◆ **TASK DESCRIPTION**:
A faithful copy of all the entries is required, with no pictures in it.

◆ **GIVEN ENTRIES**:
┄┄┄┄┄┄┄┄┄┄┄┄┄┄┄┄┄┄┄┄

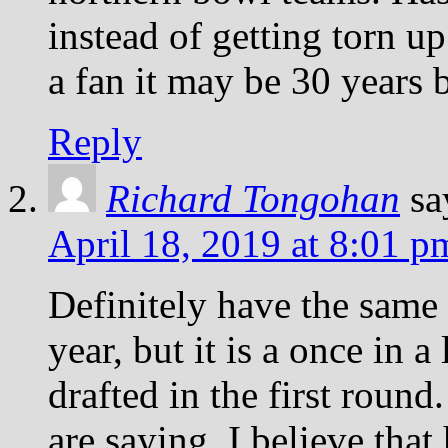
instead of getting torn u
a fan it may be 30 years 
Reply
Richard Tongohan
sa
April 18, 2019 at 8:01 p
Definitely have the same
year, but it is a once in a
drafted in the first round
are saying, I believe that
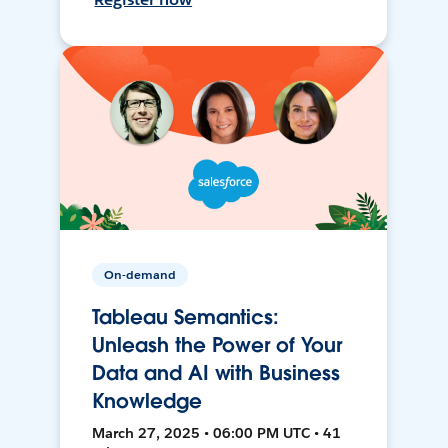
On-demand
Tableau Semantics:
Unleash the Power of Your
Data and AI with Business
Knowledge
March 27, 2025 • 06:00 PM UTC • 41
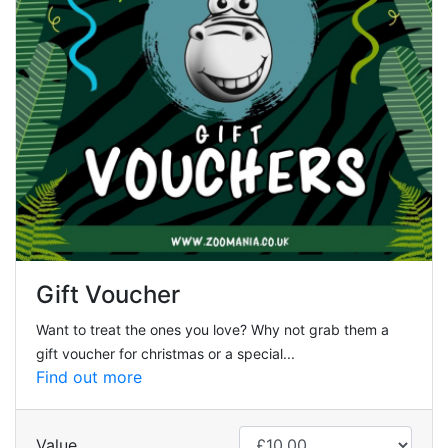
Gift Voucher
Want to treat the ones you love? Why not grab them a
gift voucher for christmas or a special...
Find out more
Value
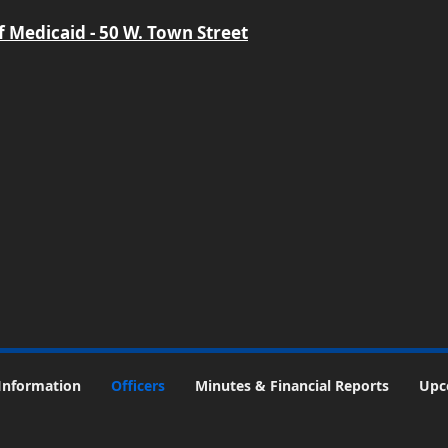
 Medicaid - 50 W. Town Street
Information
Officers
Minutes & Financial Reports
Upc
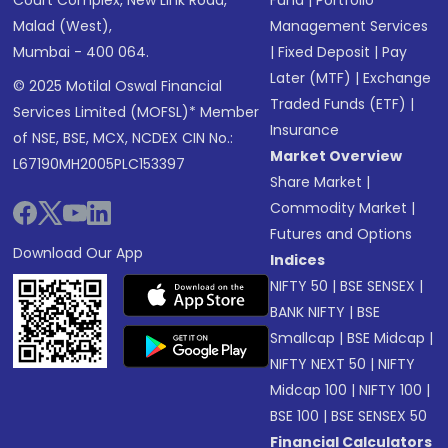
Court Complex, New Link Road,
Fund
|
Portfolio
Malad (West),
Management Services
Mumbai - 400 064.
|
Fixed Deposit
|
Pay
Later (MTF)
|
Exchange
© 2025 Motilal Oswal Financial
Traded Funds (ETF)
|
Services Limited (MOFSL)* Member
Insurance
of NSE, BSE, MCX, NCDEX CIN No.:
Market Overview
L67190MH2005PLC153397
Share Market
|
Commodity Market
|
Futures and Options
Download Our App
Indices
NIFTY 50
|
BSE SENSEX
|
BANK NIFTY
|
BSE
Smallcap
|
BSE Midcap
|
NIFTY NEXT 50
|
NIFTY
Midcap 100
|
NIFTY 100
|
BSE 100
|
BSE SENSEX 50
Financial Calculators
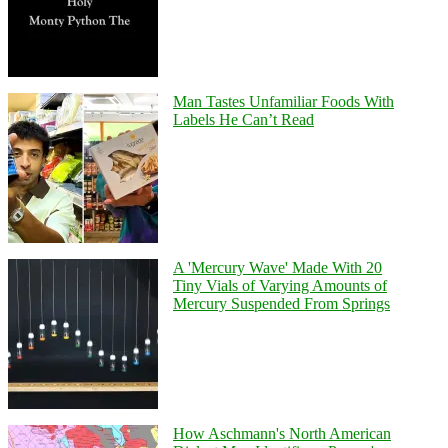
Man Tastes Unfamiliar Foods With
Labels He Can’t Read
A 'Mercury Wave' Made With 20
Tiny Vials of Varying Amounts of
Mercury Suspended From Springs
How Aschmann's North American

┄┄┄┄┄┄┄┄┄┄┄┄┄┄┄┄┄┄┄┄

◆ **REPLY**:
instead of getting torn u
a fan it may be 30 years 
Reply
Richard Tongohan
sa
April 18, 2019 at 8:01 p
Definitely have the same
year, but it is a once in a
drafted in the first round
are saying, I believe that
On-demand
Tableau Semantics:
Unleash the Power of Your
Data and AI with Business
Knowledge
March 27, 2025 • 06:00 PM UTC • 41
Gift Voucher
Want to treat the ones you love? Why not grab them a
gift voucher for christmas or a special...
Find out more
Value
 Medicaid - 50 W. Town Street
Information
Officers
Minutes & Financial Reports
Upc
Court Complex, New Link Road,
Fund
|
Portfolio
Malad (West),
Management Services
Mumbai - 400 064.
|
Fixed Deposit
|
Pay
Later (MTF)
|
Exchange
© 2025 Motilal Oswal Financial
Traded Funds (ETF)
|
Services Limited (MOFSL)* Member
Insurance
of NSE, BSE, MCX, NCDEX CIN No.:
Market Overview
L67190MH2005PLC153397
Share Market
|
Commodity Market
|
Futures and Options
Download Our App
Indices
NIFTY 50
|
BSE SENSEX
|
BANK NIFTY
|
BSE
Smallcap
|
BSE Midcap
|
NIFTY NEXT 50
|
NIFTY
Midcap 100
|
NIFTY 100
|
BSE 100
|
BSE SENSEX 50
Financial Calculators
Man Tastes Unfamiliar Foods With
Labels He Can’t Read
A 'Mercury Wave' Made With 20
Tiny Vials of Varying Amounts of
Mercury Suspended From Springs
How Aschmann's North American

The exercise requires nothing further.